M: Le projet a été monté dès le début pour faire 2 x 13 épisodes, tu as commencé a évoquer le fait qu’il y avait peut être quelque chose mais que tu ne savais pas trop… En bref, y a-t-il quelque chose de prévu pour la suite ?

TR: Qu’est ce que je peux dire ? La vérité ? Pour le moment on ne travaille plus du tout sur le projet, on est sur autre chose. J’ai ai entendu dire qu’éventuellement il serait possible de retravailler sur AKB0048 mais rien n’est confirmé. En effet la série a eu un succès tout a fait honorable donc ce n’est pas à exclure mais pour le moment tout le monde bosse a fond sur d’autres projets.

M: Ce serait plus une saison 3 ? Un film ?

TR: On en sait pas plus… Il y a beaucoup de confidentialité autour des projets. On est designer, pas producteurs. Même les réalisateurs savent au dernier moment sur quoi ils vont travailler. J’ai entendu qu’éventuellement quelque chose pourrait arriver mais très honnêtement je n’en sais pas plus. Ce sont les gens de King records, nos clients, qui décideront.

VOTRE IMAGE DES AKB MAINTENANT ?

M: Dernière question, au début du projet vous ne connaissiez pas le groupe AKB48. Au cours de l’interview vous avez annoncé que ce n’était pas du tout votre style, mais en travaillant sur ce projet est-ce que votre vision sur le monde des idols a changé ?

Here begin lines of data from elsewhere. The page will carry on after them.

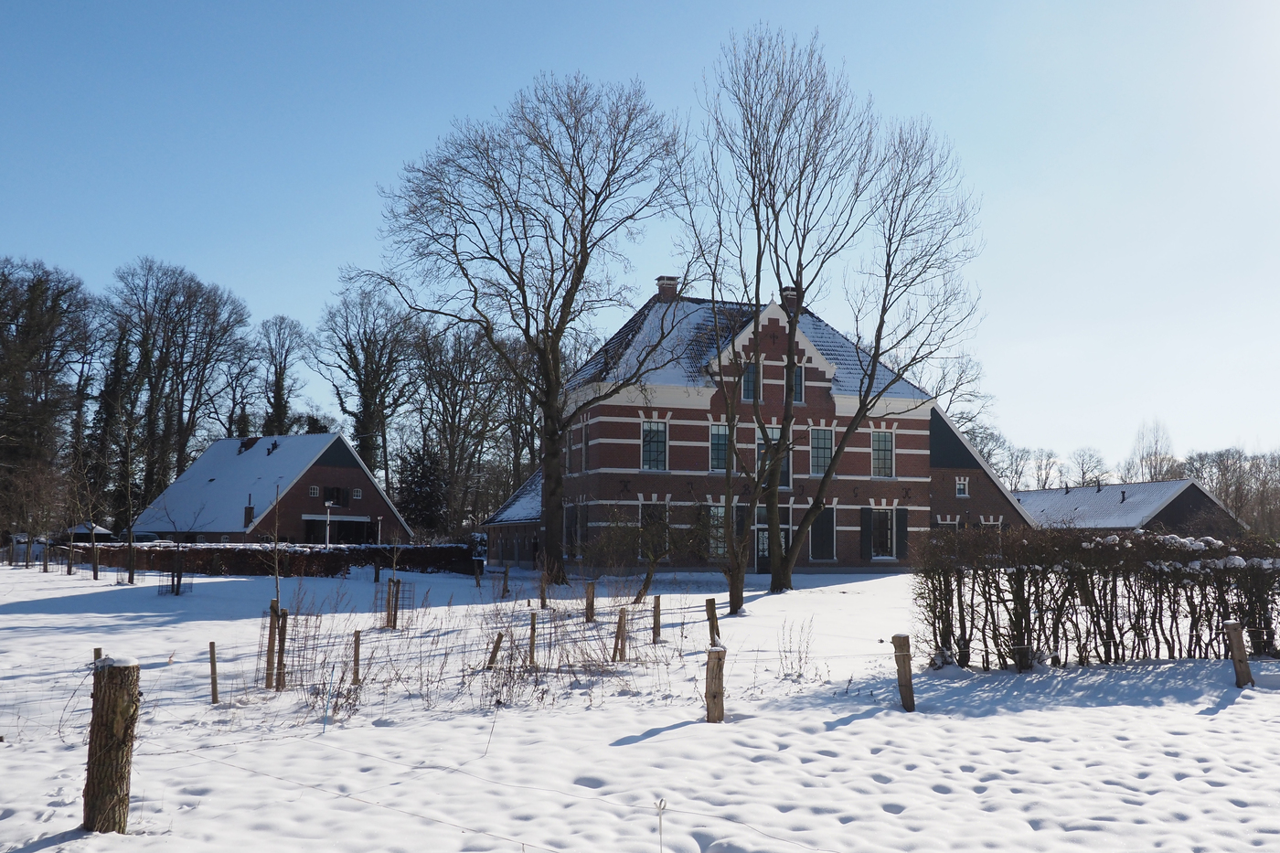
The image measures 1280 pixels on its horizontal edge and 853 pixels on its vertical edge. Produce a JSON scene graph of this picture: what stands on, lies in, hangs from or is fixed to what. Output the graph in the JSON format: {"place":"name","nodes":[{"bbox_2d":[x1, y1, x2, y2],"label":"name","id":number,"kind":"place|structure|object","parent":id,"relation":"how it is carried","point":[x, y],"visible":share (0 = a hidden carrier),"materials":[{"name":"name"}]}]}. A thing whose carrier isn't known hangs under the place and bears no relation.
{"place":"outdoors","nodes":[
{"label":"outdoors","id":0,"kind":"place"},
{"bbox_2d":[131,431,409,542],"label":"brick house","id":1,"kind":"structure","parent":0,"point":[322,468],"materials":[{"name":"brick"}]},
{"bbox_2d":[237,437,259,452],"label":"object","id":2,"kind":"object","parent":1,"relation":"on","point":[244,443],"visible":0.77,"materials":[{"name":"black"}]},
{"bbox_2d":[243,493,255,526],"label":"chimney","id":3,"kind":"object","parent":1,"relation":"on","point":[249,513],"visible":0.96,"materials":[{"name":"brown"}]},
{"bbox_2d":[308,484,319,496],"label":"window","id":4,"kind":"structure","parent":1,"relation":"in","point":[312,491],"materials":[{"name":"white"}]},
{"bbox_2d":[320,486,347,507],"label":"window","id":5,"kind":"structure","parent":1,"relation":"in","point":[332,493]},
{"bbox_2d":[303,516,373,544],"label":"garage door","id":6,"kind":"structure","parent":1,"relation":"in","point":[359,526],"materials":[{"name":"black"}]},
{"bbox_2d":[351,487,362,499],"label":"window","id":7,"kind":"structure","parent":1,"relation":"in","point":[357,493],"materials":[{"name":"white"}]},
{"bbox_2d":[0,553,1279,852],"label":"snowy ground","id":8,"kind":"structure","parent":0,"point":[1274,695],"materials":[{"name":"white snow"}]},
{"bbox_2d":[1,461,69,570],"label":"bare tree","id":9,"kind":"object","parent":8,"relation":"on","point":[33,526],"visible":0.98,"materials":[{"name":"brown plant"}]},
{"bbox_2d":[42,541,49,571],"label":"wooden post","id":10,"kind":"object","parent":8,"relation":"in","point":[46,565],"visible":0.98,"materials":[{"name":"brown wood"}]},
{"bbox_2d":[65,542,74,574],"label":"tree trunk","id":11,"kind":"object","parent":8,"relation":"in","point":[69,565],"visible":0.98,"materials":[{"name":"brown wood"}]},
{"bbox_2d":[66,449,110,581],"label":"young tree","id":12,"kind":"object","parent":8,"relation":"on","point":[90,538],"visible":0.99,"materials":[{"name":"plant"}]},
{"bbox_2d":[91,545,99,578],"label":"wooden post","id":13,"kind":"object","parent":8,"relation":"in","point":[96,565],"visible":0.98,"materials":[{"name":"brown wood"}]},
{"bbox_2d":[93,646,103,662],"label":"wooden post","id":14,"kind":"object","parent":8,"relation":"in","point":[99,655],"visible":0.25,"materials":[{"name":"brown wood"}]},
{"bbox_2d":[83,654,140,832],"label":"wooden post","id":15,"kind":"object","parent":8,"relation":"on","point":[113,784],"visible":0.98,"materials":[{"name":"brown wood"}]},
{"bbox_2d":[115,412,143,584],"label":"bare tree","id":16,"kind":"object","parent":8,"relation":"on","point":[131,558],"visible":0.99,"materials":[{"name":"plant"}]},
{"bbox_2d":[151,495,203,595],"label":"young tree","id":17,"kind":"object","parent":8,"relation":"on","point":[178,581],"visible":0.99,"materials":[{"name":"plant"}]},
{"bbox_2d":[208,640,219,703],"label":"wooden post","id":18,"kind":"object","parent":8,"relation":"in","point":[211,645],"visible":0.98,"materials":[{"name":"brown wood"}]},
{"bbox_2d":[263,600,277,687],"label":"wooden stake","id":19,"kind":"object","parent":8,"relation":"in","point":[269,650],"visible":0.82,"materials":[{"name":"brown wood"}]},
{"bbox_2d":[73,542,479,576],"label":"hedge","id":20,"kind":"object","parent":8,"relation":"on","point":[357,560],"visible":0.69,"materials":[{"name":"plant"}]},
{"bbox_2d":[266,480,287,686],"label":"sapling","id":21,"kind":"object","parent":8,"relation":"on","point":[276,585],"visible":0.89,"materials":[{"name":"plant"}]},
{"bbox_2d":[275,609,288,689],"label":"wooden stake","id":22,"kind":"object","parent":8,"relation":"in","point":[283,637],"visible":0.93,"materials":[{"name":"brown wood"}]},
{"bbox_2d":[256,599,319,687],"label":"wire cage","id":23,"kind":"object","parent":8,"relation":"on","point":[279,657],"visible":0.82,"materials":[{"name":"brown metal"}]},
{"bbox_2d":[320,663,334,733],"label":"stake","id":24,"kind":"object","parent":8,"relation":"in","point":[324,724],"visible":0.98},
{"bbox_2d":[351,629,362,683],"label":"wooden post","id":25,"kind":"object","parent":8,"relation":"in","point":[357,640],"visible":0.97,"materials":[{"name":"brown wood"}]},
{"bbox_2d":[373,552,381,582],"label":"wooden post","id":26,"kind":"object","parent":8,"relation":"on","point":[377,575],"visible":0.98,"materials":[{"name":"black wood"}]},
{"bbox_2d":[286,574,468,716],"label":"dry weeds","id":27,"kind":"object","parent":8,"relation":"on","point":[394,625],"visible":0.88,"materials":[{"name":"brown plant"}]},
{"bbox_2d":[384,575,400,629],"label":"wooden stake","id":28,"kind":"object","parent":8,"relation":"in","point":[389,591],"visible":0.75,"materials":[{"name":"brown wood"}]},
{"bbox_2d":[376,576,415,629],"label":"tree guard","id":29,"kind":"object","parent":8,"relation":"on","point":[394,625],"visible":0.9,"materials":[{"name":"brown"}]},
{"bbox_2d":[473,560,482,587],"label":"wooden post","id":30,"kind":"object","parent":8,"relation":"in","point":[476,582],"visible":0.99,"materials":[{"name":"brown wood"}]},
{"bbox_2d":[485,631,503,669],"label":"wooden post","id":31,"kind":"object","parent":8,"relation":"in","point":[499,637],"visible":0.92,"materials":[{"name":"brown wood"}]},
{"bbox_2d":[501,565,510,597],"label":"wooden post","id":32,"kind":"object","parent":8,"relation":"in","point":[505,591],"visible":0.99,"materials":[{"name":"brown wood"}]},
{"bbox_2d":[354,71,686,580],"label":"bare tree","id":33,"kind":"object","parent":8,"relation":"on","point":[577,272],"visible":0.99,"materials":[{"name":"brown plant"}]},
{"bbox_2d":[527,611,537,664],"label":"wooden post","id":34,"kind":"object","parent":8,"relation":"in","point":[532,625],"visible":0.95,"materials":[{"name":"brown wood"}]},
{"bbox_2d":[539,564,548,607],"label":"wooden post","id":35,"kind":"object","parent":8,"relation":"in","point":[544,588],"visible":0.98,"materials":[{"name":"brown wood"}]},
{"bbox_2d":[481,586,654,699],"label":"dry shrub","id":36,"kind":"object","parent":8,"relation":"on","point":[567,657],"visible":0.82,"materials":[{"name":"brown plant"}]},
{"bbox_2d":[584,581,595,621],"label":"wooden post","id":37,"kind":"object","parent":8,"relation":"in","point":[590,598],"visible":0.99,"materials":[{"name":"brown wood"}]},
{"bbox_2d":[612,607,628,661],"label":"wooden post","id":38,"kind":"object","parent":8,"relation":"in","point":[620,623],"visible":0.98,"materials":[{"name":"brown wood"}]},
{"bbox_2d":[588,508,679,603],"label":"small tree","id":39,"kind":"object","parent":8,"relation":"on","point":[645,585],"visible":0.99,"materials":[{"name":"brown plant"}]},
{"bbox_2d":[652,595,661,642],"label":"wooden post","id":40,"kind":"object","parent":8,"relation":"in","point":[657,608],"visible":0.99,"materials":[{"name":"brown wood"}]},
{"bbox_2d":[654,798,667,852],"label":"stake","id":41,"kind":"object","parent":8,"relation":"in","point":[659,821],"visible":1,"materials":[{"name":"white plastic"}]},
{"bbox_2d":[704,597,720,647],"label":"wooden post","id":42,"kind":"object","parent":8,"relation":"in","point":[709,608],"visible":0.92,"materials":[{"name":"brown wood"}]},
{"bbox_2d":[704,643,725,724],"label":"wooden post","id":43,"kind":"object","parent":8,"relation":"in","point":[720,715],"visible":0.97,"materials":[{"name":"brown wood"}]},
{"bbox_2d":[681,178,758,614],"label":"bare tree","id":44,"kind":"object","parent":8,"relation":"on","point":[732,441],"visible":0.98,"materials":[{"name":"brown plant"}]},
{"bbox_2d":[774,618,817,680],"label":"dry weed","id":45,"kind":"object","parent":8,"relation":"on","point":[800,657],"visible":0.97,"materials":[{"name":"plant"}]},
{"bbox_2d":[701,23,983,597],"label":"bare tree","id":46,"kind":"object","parent":8,"relation":"on","point":[800,282],"visible":1,"materials":[{"name":"plant"}]},
{"bbox_2d":[891,634,915,711],"label":"wooden post","id":47,"kind":"object","parent":8,"relation":"in","point":[912,702],"visible":0.98,"materials":[{"name":"brown wood"}]},
{"bbox_2d":[906,526,1279,669],"label":"hedge","id":48,"kind":"object","parent":8,"relation":"on","point":[940,582],"visible":0.97,"materials":[{"name":"brown plant"}]},
{"bbox_2d":[1224,620,1254,687],"label":"wooden post","id":49,"kind":"object","parent":8,"relation":"in","point":[1246,670],"visible":0.91,"materials":[{"name":"brown wood"}]},
{"bbox_2d":[0,0,1279,476],"label":"sky","id":50,"kind":"structure","parent":0,"point":[221,267],"materials":[{"name":"blue"}]},
{"bbox_2d":[468,275,1023,576],"label":"brick house","id":51,"kind":"structure","parent":0,"point":[780,334],"materials":[{"name":"red brick"}]},
{"bbox_2d":[639,502,668,560],"label":"window","id":52,"kind":"structure","parent":51,"relation":"in","point":[645,520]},
{"bbox_2d":[641,419,668,469],"label":"window","id":53,"kind":"structure","parent":51,"relation":"in","point":[647,433],"materials":[{"name":"grey glass"}]},
{"bbox_2d":[655,276,679,301],"label":"chimney","id":54,"kind":"object","parent":51,"relation":"on","point":[662,280],"visible":0.59,"materials":[{"name":"brick"}]},
{"bbox_2d":[705,503,726,558],"label":"window","id":55,"kind":"structure","parent":51,"relation":"in","point":[720,510],"materials":[{"name":"grey glass"}]},
{"bbox_2d":[708,421,729,471],"label":"window","id":56,"kind":"structure","parent":51,"relation":"in","point":[717,433],"materials":[{"name":"glass"}]},
{"bbox_2d":[741,361,758,401],"label":"window","id":57,"kind":"structure","parent":51,"relation":"in","point":[750,377],"materials":[{"name":"glass"}]},
{"bbox_2d":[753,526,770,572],"label":"door","id":58,"kind":"structure","parent":51,"relation":"in","point":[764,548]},
{"bbox_2d":[755,426,790,488],"label":"window","id":59,"kind":"structure","parent":51,"relation":"in","point":[784,484],"materials":[{"name":"grey glass"}]},
{"bbox_2d":[779,285,800,311],"label":"chimney","id":60,"kind":"object","parent":51,"relation":"on","point":[787,289],"visible":0.44,"materials":[{"name":"brick"}]},
{"bbox_2d":[791,363,805,403],"label":"window","id":61,"kind":"structure","parent":51,"relation":"in","point":[797,377],"materials":[{"name":"glass"}]},
{"bbox_2d":[809,427,832,475],"label":"window","id":62,"kind":"structure","parent":51,"relation":"in","point":[825,441],"materials":[{"name":"grey glass"}]},
{"bbox_2d":[810,506,836,560],"label":"window","id":63,"kind":"structure","parent":51,"relation":"in","point":[825,523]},
{"bbox_2d":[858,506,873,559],"label":"shutter","id":64,"kind":"object","parent":51,"relation":"attached to","point":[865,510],"visible":0.93,"materials":[{"name":"wood"}]},
{"bbox_2d":[870,430,894,478],"label":"window","id":65,"kind":"structure","parent":51,"relation":"in","point":[875,446],"materials":[{"name":"grey glass"}]},
{"bbox_2d":[867,507,898,559],"label":"window","id":66,"kind":"structure","parent":51,"relation":"in","point":[888,543],"materials":[{"name":"black glass"}]},
{"bbox_2d":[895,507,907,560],"label":"shutter","id":67,"kind":"object","parent":51,"relation":"attached to","point":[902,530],"visible":0.81,"materials":[{"name":"wood"}]},
{"bbox_2d":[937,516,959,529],"label":"window","id":68,"kind":"structure","parent":51,"relation":"in","point":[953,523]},
{"bbox_2d":[954,476,969,496],"label":"window","id":69,"kind":"structure","parent":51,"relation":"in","point":[960,488],"materials":[{"name":"white"}]},
{"bbox_2d":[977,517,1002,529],"label":"window","id":70,"kind":"structure","parent":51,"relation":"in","point":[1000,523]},
{"bbox_2d":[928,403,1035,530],"label":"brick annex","id":71,"kind":"structure","parent":0,"point":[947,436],"materials":[{"name":"brick"}]},
{"bbox_2d":[1015,478,1247,540],"label":"outbuilding","id":72,"kind":"structure","parent":0,"point":[1121,485],"materials":[{"name":"grey"}]},
{"bbox_2d":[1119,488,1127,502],"label":"chimney","id":73,"kind":"object","parent":72,"relation":"on","point":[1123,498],"visible":0.9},
{"label":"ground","id":74,"kind":"structure","parent":0},
{"bbox_2d":[0,255,95,531],"label":"tree","id":75,"kind":"object","parent":74,"relation":"on","point":[33,304],"visible":0.97,"materials":[{"name":"brown plant"}]},
{"bbox_2d":[59,523,116,543],"label":"shed","id":76,"kind":"structure","parent":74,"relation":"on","point":[101,530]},
{"bbox_2d":[82,330,131,531],"label":"evergreen tree","id":77,"kind":"object","parent":74,"relation":"on","point":[111,396],"visible":0.65,"materials":[{"name":"plant"}]},
{"bbox_2d":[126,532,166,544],"label":"car","id":78,"kind":"object","parent":74,"relation":"on","point":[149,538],"visible":0.41,"materials":[{"name":"metal"}]},
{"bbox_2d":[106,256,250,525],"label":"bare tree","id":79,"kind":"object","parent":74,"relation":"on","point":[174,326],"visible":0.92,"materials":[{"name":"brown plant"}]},
{"bbox_2d":[256,313,309,436],"label":"bare tree","id":80,"kind":"object","parent":74,"relation":"on","point":[279,411],"visible":0.77,"materials":[{"name":"plant"}]},
{"bbox_2d":[323,500,332,546],"label":"lamp post","id":81,"kind":"object","parent":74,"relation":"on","point":[329,506],"visible":0.69,"materials":[{"name":"white metal"}]},
{"bbox_2d":[315,277,425,496],"label":"bare tree","id":82,"kind":"object","parent":74,"relation":"on","point":[367,406],"visible":0.9,"materials":[{"name":"plant"}]},
{"bbox_2d":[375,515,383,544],"label":"lamp post","id":83,"kind":"object","parent":74,"relation":"on","point":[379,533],"visible":0.69,"materials":[{"name":"white metal"}]},
{"bbox_2d":[394,444,450,533],"label":"evergreen tree","id":84,"kind":"object","parent":74,"relation":"on","point":[424,474],"visible":0.72,"materials":[{"name":"plant"}]},
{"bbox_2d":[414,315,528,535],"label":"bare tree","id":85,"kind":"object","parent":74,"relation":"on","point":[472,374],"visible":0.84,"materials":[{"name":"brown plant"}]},
{"bbox_2d":[911,346,991,450],"label":"bare tree","id":86,"kind":"object","parent":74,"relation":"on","point":[963,419],"visible":0.45,"materials":[{"name":"plant"}]},
{"bbox_2d":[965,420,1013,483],"label":"bare tree","id":87,"kind":"object","parent":74,"relation":"on","point":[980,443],"visible":0.5,"materials":[{"name":"plant"}]},
{"bbox_2d":[993,442,1034,491],"label":"bare tree","id":88,"kind":"object","parent":74,"relation":"on","point":[1015,471],"visible":0.61,"materials":[{"name":"plant"}]},
{"bbox_2d":[1025,447,1062,490],"label":"bare tree","id":89,"kind":"object","parent":74,"relation":"on","point":[1045,478],"visible":0.69,"materials":[{"name":"plant"}]},
{"bbox_2d":[1066,446,1109,488],"label":"bare tree","id":90,"kind":"object","parent":74,"relation":"on","point":[1082,471],"visible":0.72,"materials":[{"name":"plant"}]},
{"bbox_2d":[1125,416,1180,482],"label":"bare tree","id":91,"kind":"object","parent":74,"relation":"on","point":[1156,451],"visible":0.62,"materials":[{"name":"plant"}]},
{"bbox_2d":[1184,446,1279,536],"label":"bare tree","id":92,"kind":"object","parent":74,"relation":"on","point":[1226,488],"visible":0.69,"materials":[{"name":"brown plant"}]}
]}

TR: J’avais déjà entendu leur musique, évidemment, puisqu’au Japon elles sont absolument partout, mais sans les connaitre vraiment. L’opening de la première saison est un morceau que j’aime bien parce que je l’associe à des sentiments positifs que j’ai eu vis à vis de la production. Mais cela n’a pas changé fondamentalement ma vision, je suis devenu juste un peu plus curieux et je pense que le phénomène des idols mérite de s’y intéresser car c’est une particularité bien japonaise. L’idol n’est pas une artiste, c’est malheureusement plus une sorte de produit commercial et c’est ce qui peut repousser. Mais pourquoi pas. Par contre ce qui me gène, c’est le jeu sur le coté très ambigu de la sexualité et le rapport que certains fans entretiennent avec ces icônes qu’ils idéalisent totalement. Je ne suis pas à l’aise face à ce concept.

VN: C’est pareil pour moi, j’étais déjà allé au Japon auparavant quelques mois et j’avais vu les couvertures de magazines. Au début on se dit que c’est des nanas mignonnes mais qui servent à rien et après coup ma vision a à la fois été améliorée et empirée. J’ai appris les conditions dans lesquelles elles s’entraînent, je dis respect car il faut avoir un esprit de sacrifice énorme mais le problème c’est qu’elles commencent à un âge très jeune. J’ai l’impression que c’est un système qui les détruit ou qui les bloquent dans leur développement, les priver de liberté à un âge aussi jeune et en faire des produits. Quand elles étaient venues au studio c’était hyper frappant, il fallait qu’elles jouent un rôle, toutes les réactions qu’elles avaient, même les réactions mignonnes tout était dans le rôle. C’est très japonais et c’est plus ça qui m’a choqué.

TR: C’est ça, tu sens que toutes leurs réactions sont régies par les attentes d’un public bien particulier, qui les poussent toujours à aller dans un certain sens au dépit de leur propre personnalité. Je pense bien sûr au complexe du lolicon. Au Japon la jeunesse pour une femme est la plus grande des vertus en conséquence de quoi certains fantasment énormément sur les comportements infantiles chez les femmes. Ceci couplé aux frustrations que beaucoup d’hommes ont dû subir pendant leurs années au collège et lycée fait que même passé à l’âge adulte une certaine population d’hommes continuent a apprécier le modèle de femmes-enfants. Les idols jouent à fond sur cette image en adaptant leur manière de parler, leur façon d’être pour se créer un public de fans et les combler, devenir leur petite amie potentielle et virtuelle. En échange, ce public de fans alimentent leur carrière et leur réussite. Personnellement cela me rebute. Mais je pense que c’est en partie culturel. En Europe on sera plus souvent attiré par une personnalité de femme forte et indépendante. Les voix aiguës et niaises ont sur moi un effet totalement rédhibitoire!

VN: Tout à fait. Dans les pays occidentaux, on a plus la culture de la forte personnalité, de l’individualité forte, qui nous plait et là c’est vrai que par le phénomène des idols on nous donne à voir une vision très machiste de la société japonaise. Les filles doivent correspondre à un idéal et pour y parvenir elles s’effacent. Dans le processus je ne sais pas ce qu’elles deviennent, au fond d’elles même en tant qu’être humain, et c’est ça qui m’inquiète.